An impressive aspect of the INSIGHT study is just how much information is recorded for each child and family, all of it very carefully collected at Penn State Hershey Medical Center to reduce error. This immense amount of data per person would not be feasible to collect from thousands or hundreds of thousands of individuals–a typical sample size for many omics studies, which rely on vast numbers to pinpoint often-subtle biological patterns.

Having deeply characterized information for a relatively small number of individuals does present a number of challenges. These datasets are sometimes called “ultrahigh-dimensional,” meaning that the number of variables measured on each subject is much larger than the number of subjects itself–e.g., hundreds of thousands of potential changes to a person’s DNA, or tens of thousands of bacteria types present in the mouth or the gut, compared to just hundreds of individuals. This makes it challenging to detect the effects that these variables may have on an outcome, such as the propensity to gain weight.

“The more variables you measure, the more likely it is that they are related to each other, so separating important signals from spurious ones becomes harder,” said Chiaromonte. “The data also get noisier and dirtier, and this can overwhelm the analysis if the sample size does not grow as fast as the number of variables we measure. We use careful preprocessing steps to try to clean up the data, and techniques that are designed to actually fish out elusive signals in ultrahigh-dimensional data.”

Getting the data to a usable form is a complicated process, but the team has developed preprocessing pipelines and data-reduction methods that mitigate these problems without losing the critical longitudinal nature of the INSIGHT data. These pipelines and methods, combined with the functional data analysis techniques, have allowed the team to capitalize on the depth of the data and uncover important results.

“We have found some really interesting signals in the data,” said Reimherr. “Our hope is that we can show people that these tools have some real power.”

The team believes that functional data analysis, especially if combined with data reduction methods, could change the way scientists approach omics studies. In fact, they recently published a paper in the journal Bioinformatics suggesting just that.

DEEPLY CHARACTERIZED, MULTIFACETED DATA GIVES YOU MORE INFORMATION TO PULL FROM THAT YOU JUST WOULDN’T HAVE IN LESS-DETAILED STUDIES, EVEN WITH MORE SUBJECTS.

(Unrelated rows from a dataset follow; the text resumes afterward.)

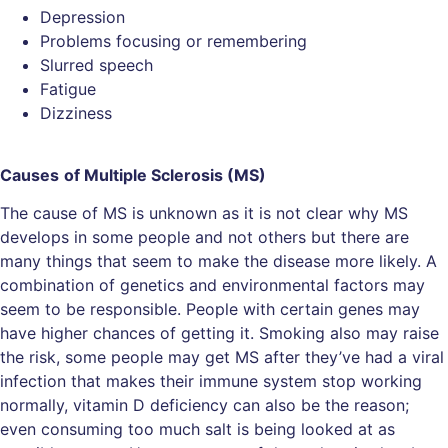
Depression
Problems focusing or remembering
Slurred speech
Fatigue
Dizziness
Causes
of
Multiple Sclerosis (MS)
The cause of MS is unknown as it is not clear why MS
develops in some people and not others but there are
many things that seem to make the disease more likely. A
combination of genetics and environmental factors may
seem to be responsible. People with certain genes may
have higher chances of getting it. Smoking also may raise
the risk, some people may get MS after they’ve had a viral
infection that makes their immune system stop working
normally, vitamin D deficiency can also be the reason;
even consuming too much salt is being looked at as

“There’s a lot to be said about working with deeply characterized, multifaceted data,” said Ana Kenney, a graduate student in statistics who was involved in the INSIGHT study. “It gives you more information to pull from that you just wouldn’t have in less-detailed studies, even with more subjects, and functional data analysis is effective at exploiting these aspects that would be overlooked by more-traditional statistical techniques. It’s a different way of viewing the problem.”

And, according to Kenney, results from functional data analysis are interpretable by those without a strong statistics background, which is ideal for bringing their findings to practitioners and clinicians.

“This study is frontier, it’s not your run-of-the-mill stuff,” said Chiaromonte. “We need to fish through hundreds of thousands of predictors and try to relate them with the growth curves of a few hundred children. But having the longitudinal data and all the clinical, behavioral, and socioeconomic information recorded in INSIGHT goes a long way. Our hope is that, by combining deep information and powerful statistical tools, we can actually do something really important even if we don’t have hundreds of thousands of children in our study.”

The team has already found some notable relationships between weight gain in children and their oral microbiota–perhaps one easy-to-measure indicator of obesity. And with genomics results just about ready to be published, the dots are starting to connect, painting a clearer picture of childhood obesity, indicators of risk, and just how clinicians might intervene.